Before this happened, we were going to move my other horse, a purebred Arab gelding to this boarding facility. Of course now, I don't know if I want him to move there. I don't know if her fencing is in reality unsafe, or if it was just a freak accident. I haven't found any great evidence that the fencing is unsafe, but at the same time I would never forgive myself if I moved my other horse there, only to have the same thing happen. 

The vet said that she considered the fencing to be safe, but at the same time if she's the vet on call for the facility, she's likely to be friendly with the owner and perhaps somewhat biased.

It's polyrope electrified fencing with about 5 ropes, and approximately 6 inches apart. I'd really appreciate any opinions that anyone has.


----------



## KANSAS_TWISTER (Feb 23, 2007)

first off i'm really sorry for your loss, as for the fencing isue, if the fence is in good shape ( not broken or down) and used properly (think it might be hot but not) your fencing can be your best friend or it can be your worst night mare!!.

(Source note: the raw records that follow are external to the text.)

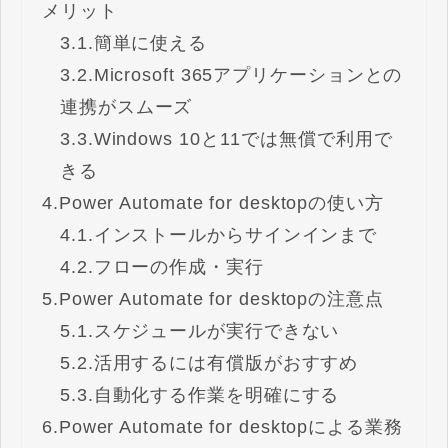
メリット​​​​​​​
3.1.
簡単に使える
3.2.
Microsoft 365アプリケーションとの
連携がスムーズ
3.3.
Windows 10と11では無償で利用で
きる
4.
Power Automate for desktopの使い方
4.1.
インストールからサインインまで
4.2.
フローの作成・実行
5.
Power Automate for desktopの注意点
5.1.
スケジュールが実行できない
5.2.
活用するには有償版がおすすめ
5.3.
自動化する作業を明確にする
6.
Power Automate for desktopによる業務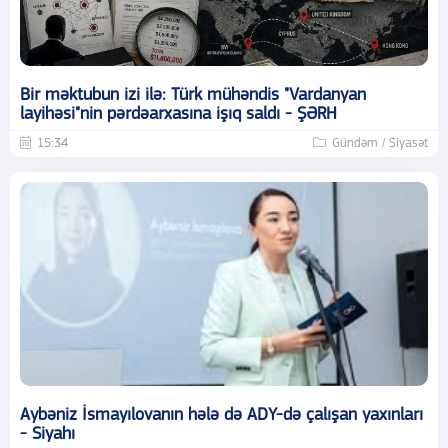
Bir məktubun izi ilə: Türk mühəndis "Vardanyan
layihəsi"nin pərdəarxasına işıq saldı - ŞƏRH
15:34
Gündəm / Siyasət
Aybəniz İsmayılovanın hələ də ADY-də çalışan yaxınları
- Siyahı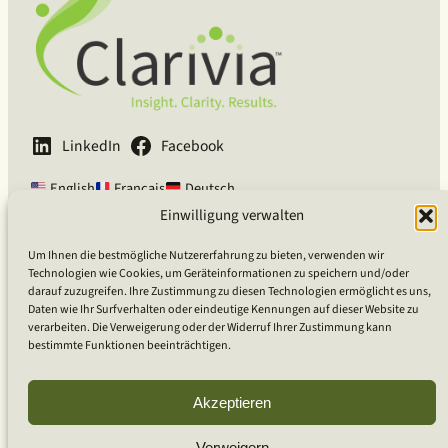
LinkedIn
Facebook
English
Français
Deutsch
Einwilligung verwalten
Clarivia Inc.
Um Ihnen die bestmögliche Nutzererfahrung zu bieten, verwenden wir
Technologien wie Cookies, um Geräteinformationen zu speichern und/oder
Vom Mut geführt, von Neugier getrieben, in Mitgefühl verankert.
darauf zuzugreifen. Ihre Zustimmung zu diesen Technologien ermöglicht es uns,
Daten wie Ihr Surfverhalten oder eindeutige Kennungen auf dieser Website zu
verarbeiten. Die Verweigerung oder der Widerruf Ihrer Zustimmung kann
bestimmte Funktionen beeinträchtigen.
Ottawa, ON, Kanada
Globale Kunden
Akzeptieren
Verweigern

I use 2 hot wire and 3 barb......top hot then barb 3rd wire hot last 2 barb...i know it's not the wises thing to use but it keep's abby in side our little day pasture (at one point she loved to venture out all the time.

my aunt alway swore by wood fencing and would never turn any or her horses out in a field inclosed by wire, which every year she would have to replace a few dozen bords (either chewed or broken through).

as i see if the fences are maintained, ....i.e walk the line to repair or to knock down weeds that might be interfearing with your hot wire, there should of not been a problem, call in a second vet that has nothing t od with the barn and see what they have to say


----------



## Maleficent (Jun 25, 2007)

When I went to visit her grave, I checked out the fence carefully and it seemed to be in perfect condition, all over the property. It's so odd to me that any of this happened because she's not a spooky horse at all. I've watched her become tangled in things before, and she just freezes and then finds a way out. I guess I'll never know. Maybe when she first got stuck she came down hard on the fetlock and that's what had her so scared. 

There are two horse vets that I have contact with, one from Mattie's (mare that I lost) stable, and one from my other horse's stable. I'm guessing that the other vet may also be biased because he is a friend of the stable owner, and if he says it's OK I'm more likely to move. I guess I should consult another one. I have some friends in Kansas City who are very close to their vet, so maybe I'll ask them to talk to him. I had my horses up there for training for a time, and I know that he's a good vet.


----------



## TxHorseMom (Mar 4, 2007)

I too am sorry for your loss. It is a terrible thing.  

I want to say that I don't think that ANY fencing is foolproof (or should I say horseproof) There are pluses and minuses to any fencing. Personally I think that barbed wire is one of if not the most dangerous types of horse fencing. (I personally have it, but am replacing it with wood fencing.) I have seen high tensile wiring that looked safe enough, but I have heard horror stories of horses decapitating themselves from running into it. (it has no "give"). Smooth wire is better IMO but my horses tended to lean on it and stretch it, thus making it dangerous. Wood fences are pretty good, but if a horse crashes through it, it can cause damage too. Pipe fencing can be nice also, but if a horse gets its leg stuck in it, they can break their leg (same with wood) IMO one of the safest fences is the vinyl. It has give if they run into it and will "pop off" before breaking. The problem with it popping off though is that then you have a loose horse and that is dangerous too. Hot wire can be pretty safe as long as its maintained, but if not can be easily ground out and be useless. (there are also really smart horses out there that have learned how to ground out a hot fence.)

So you see. There's no such thing as a "safe" fence. All you can do is the best you can, and be sure your fence is maintained. Do not feel guilty. It most likely was a freak accident that was no ones fault.


----------